> [WHAT IS EXPECTED] Check every line below, and copy those that include "pixels".

> [RECORD EXTRACTS]
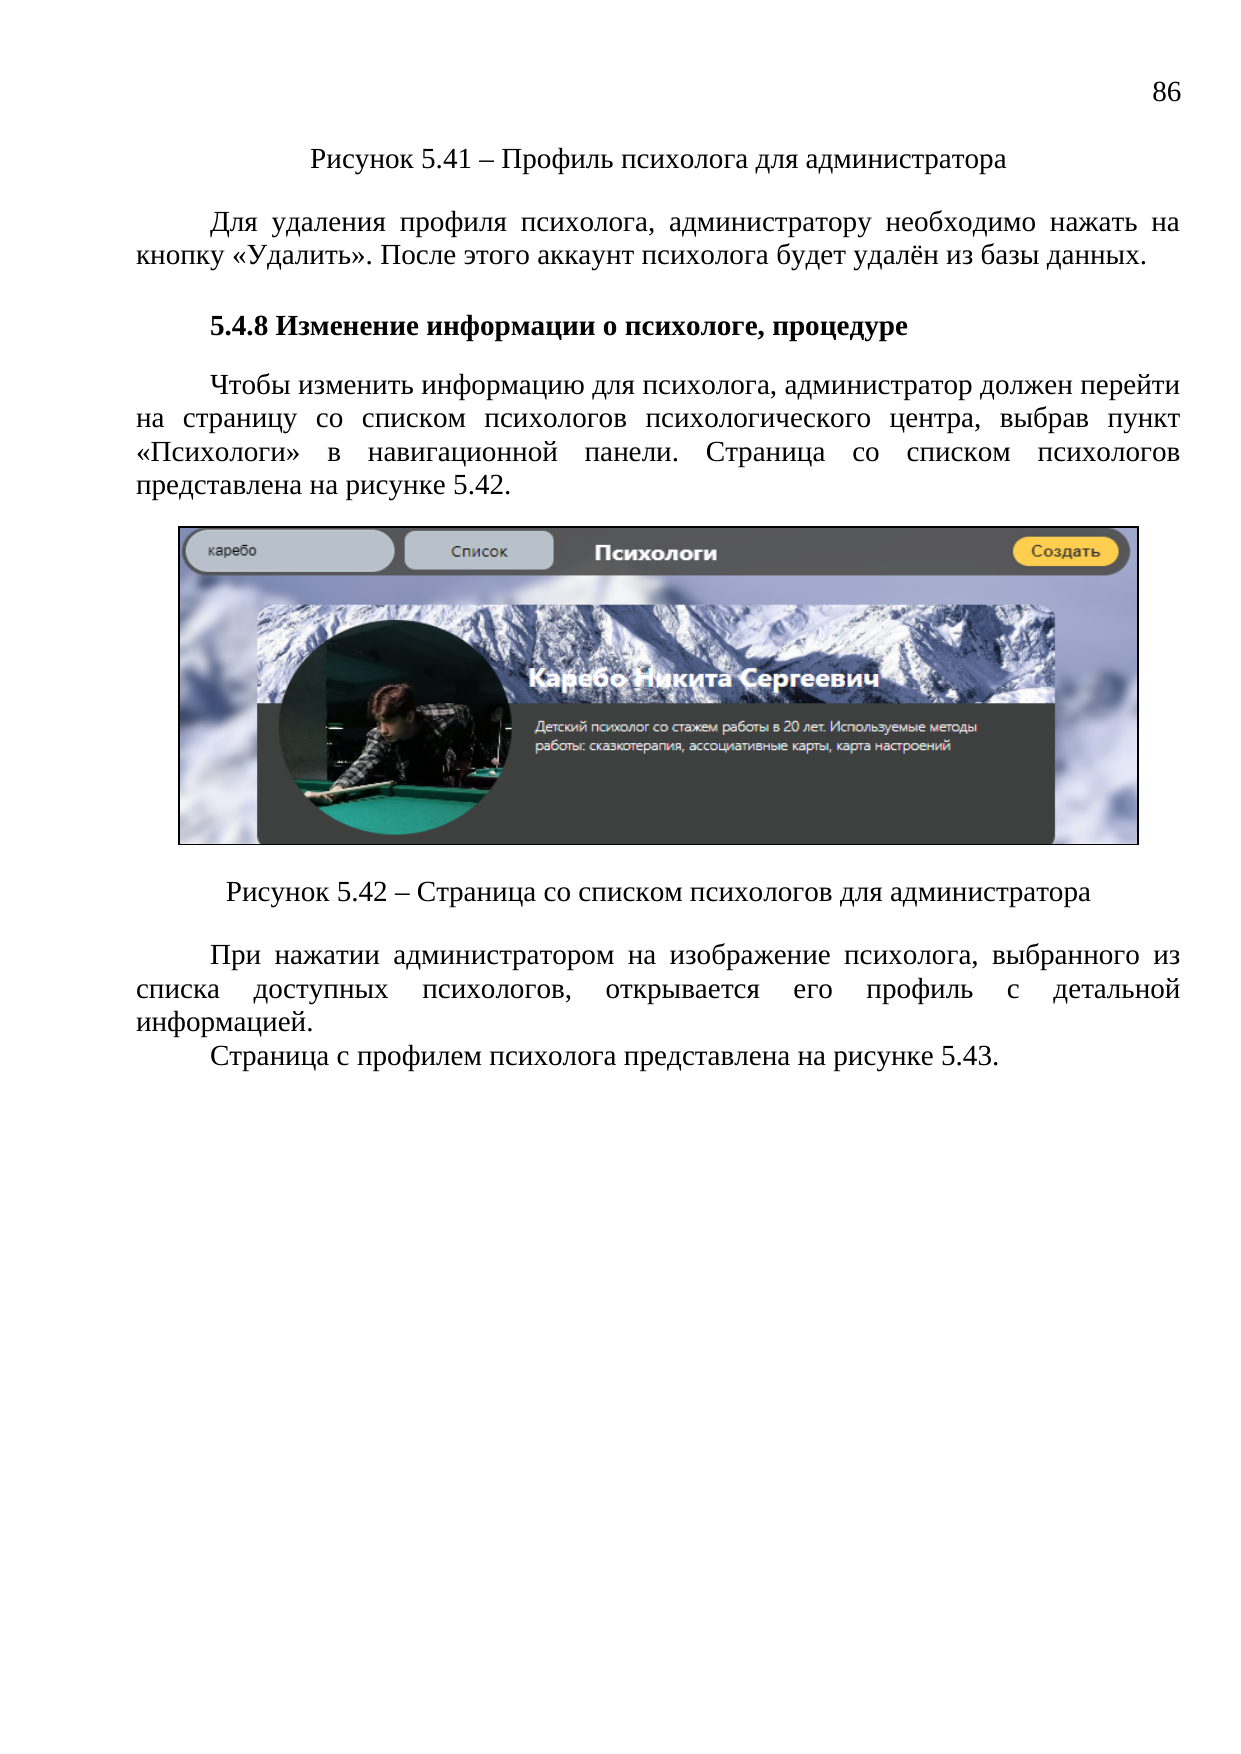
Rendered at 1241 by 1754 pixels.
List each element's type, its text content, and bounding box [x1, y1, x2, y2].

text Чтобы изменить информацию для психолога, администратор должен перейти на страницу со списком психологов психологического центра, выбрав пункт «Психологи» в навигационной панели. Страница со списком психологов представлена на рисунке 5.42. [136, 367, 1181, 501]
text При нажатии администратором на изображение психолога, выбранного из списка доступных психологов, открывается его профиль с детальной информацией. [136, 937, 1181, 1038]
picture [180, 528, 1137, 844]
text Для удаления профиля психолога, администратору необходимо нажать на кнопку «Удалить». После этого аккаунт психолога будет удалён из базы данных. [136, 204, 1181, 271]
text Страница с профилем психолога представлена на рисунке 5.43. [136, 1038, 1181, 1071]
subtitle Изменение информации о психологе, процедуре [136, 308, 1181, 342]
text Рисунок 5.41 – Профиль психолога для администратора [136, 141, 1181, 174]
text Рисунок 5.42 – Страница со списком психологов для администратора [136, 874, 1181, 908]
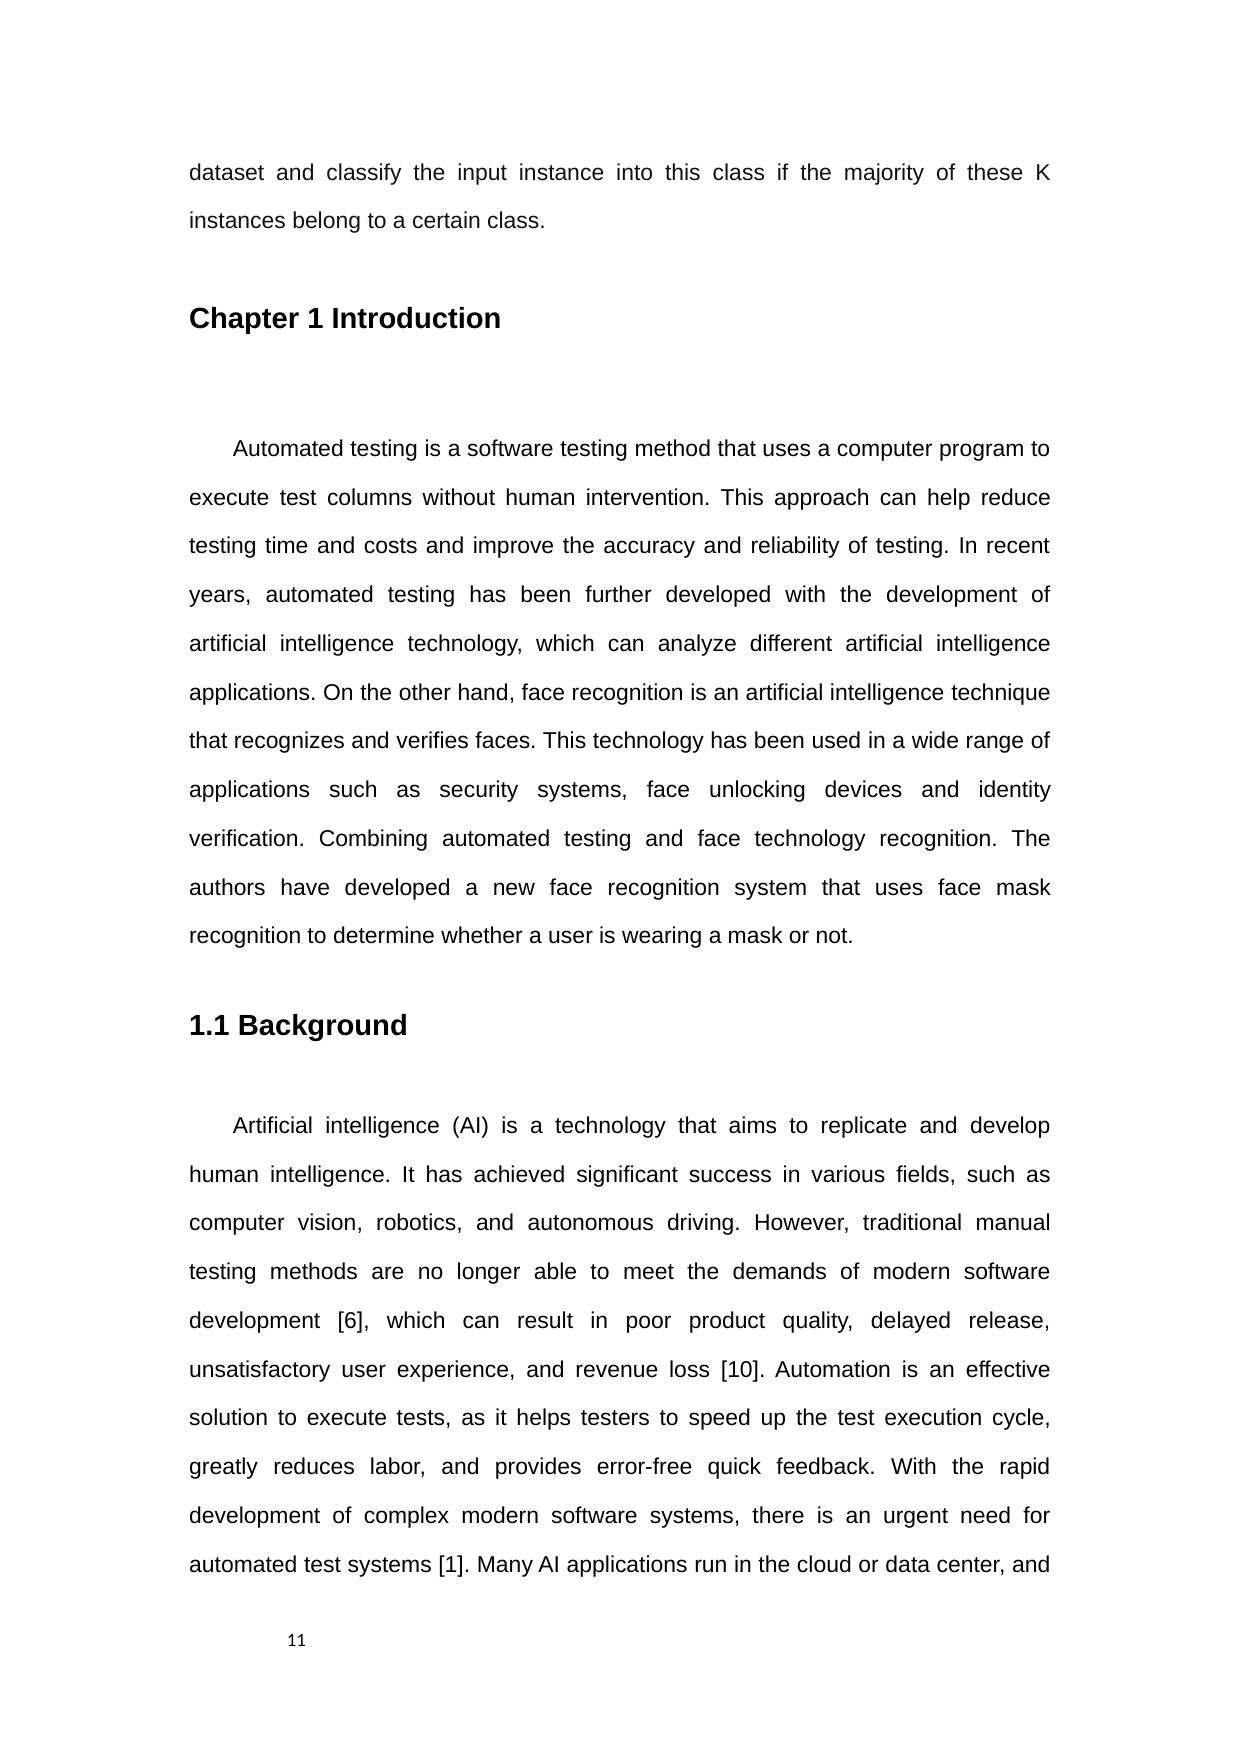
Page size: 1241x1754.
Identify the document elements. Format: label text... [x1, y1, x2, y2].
---
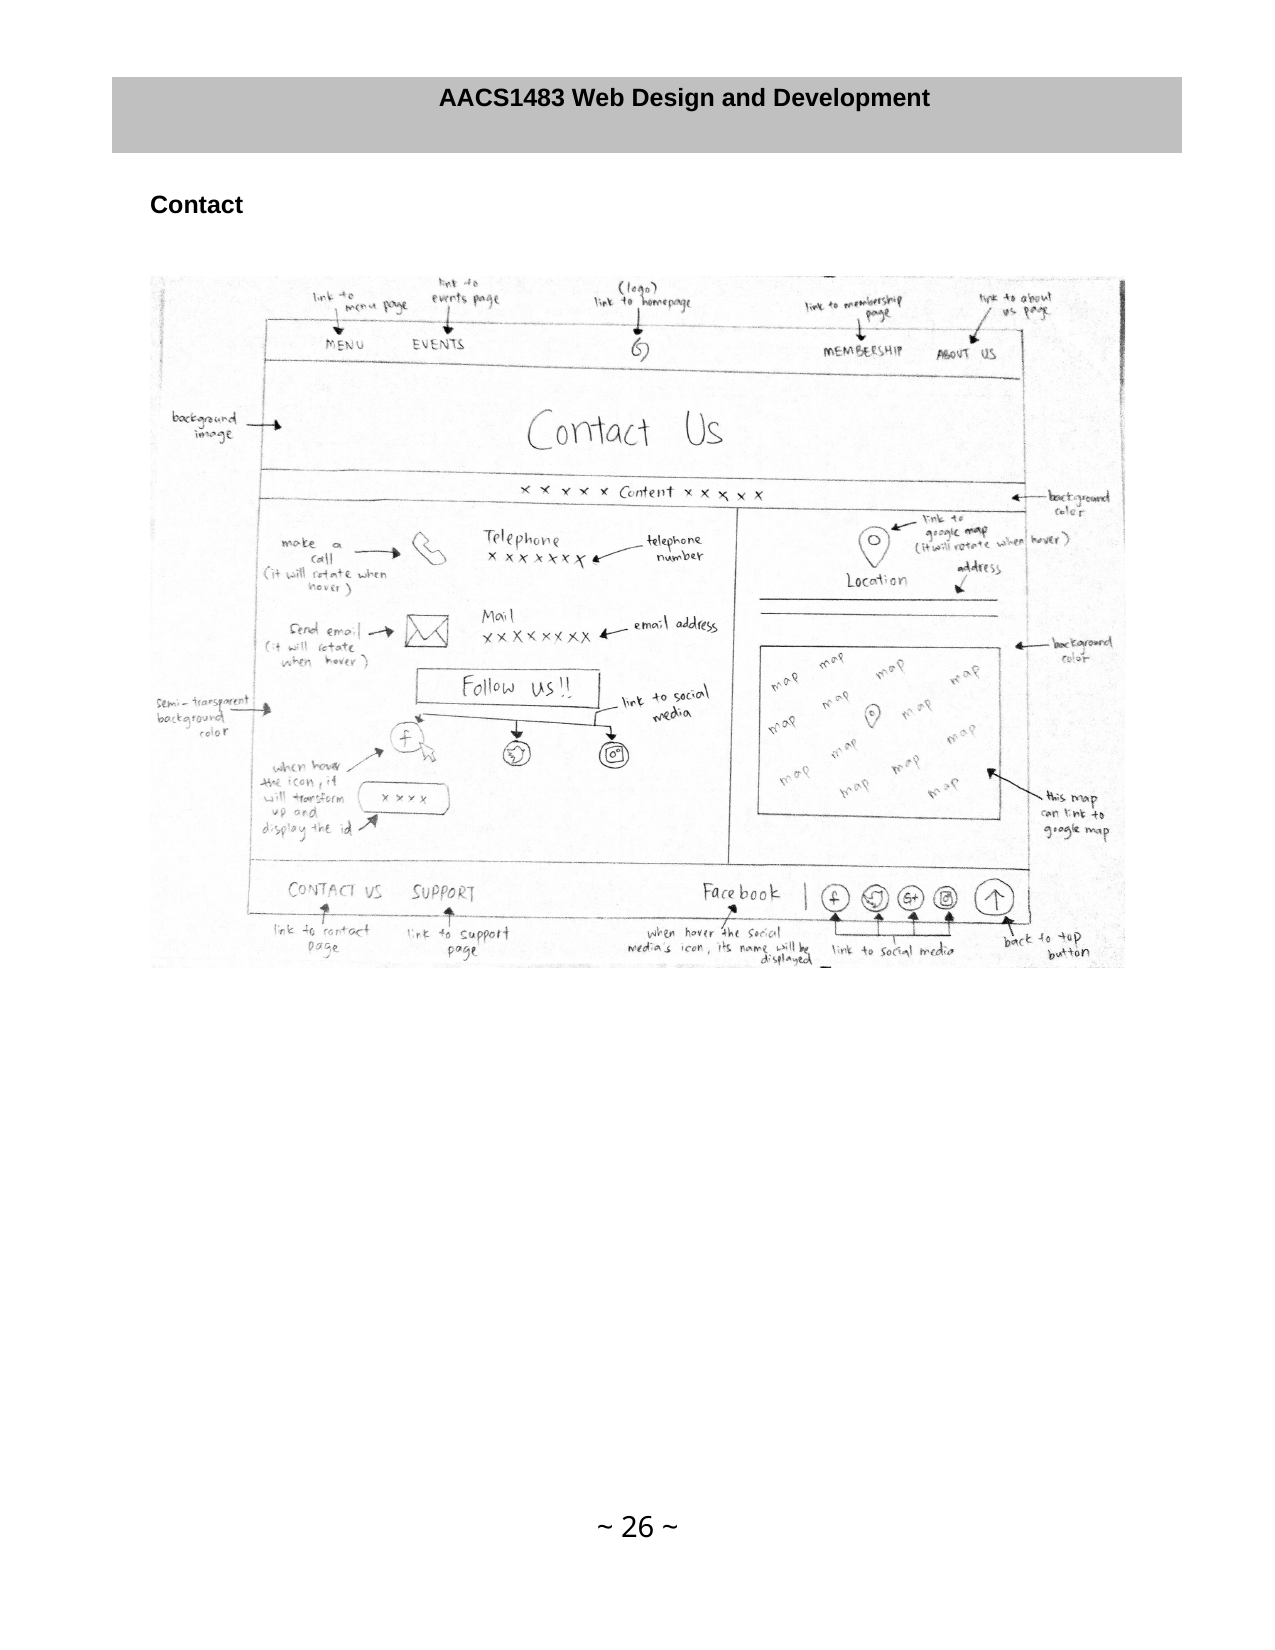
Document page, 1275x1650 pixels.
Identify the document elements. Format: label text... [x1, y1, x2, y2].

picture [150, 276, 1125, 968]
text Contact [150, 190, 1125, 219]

> [RESPONSE TO THIS TASK]
Rendered at 1241 by 1754 pixels.
Document page, 1275x1650 pixels.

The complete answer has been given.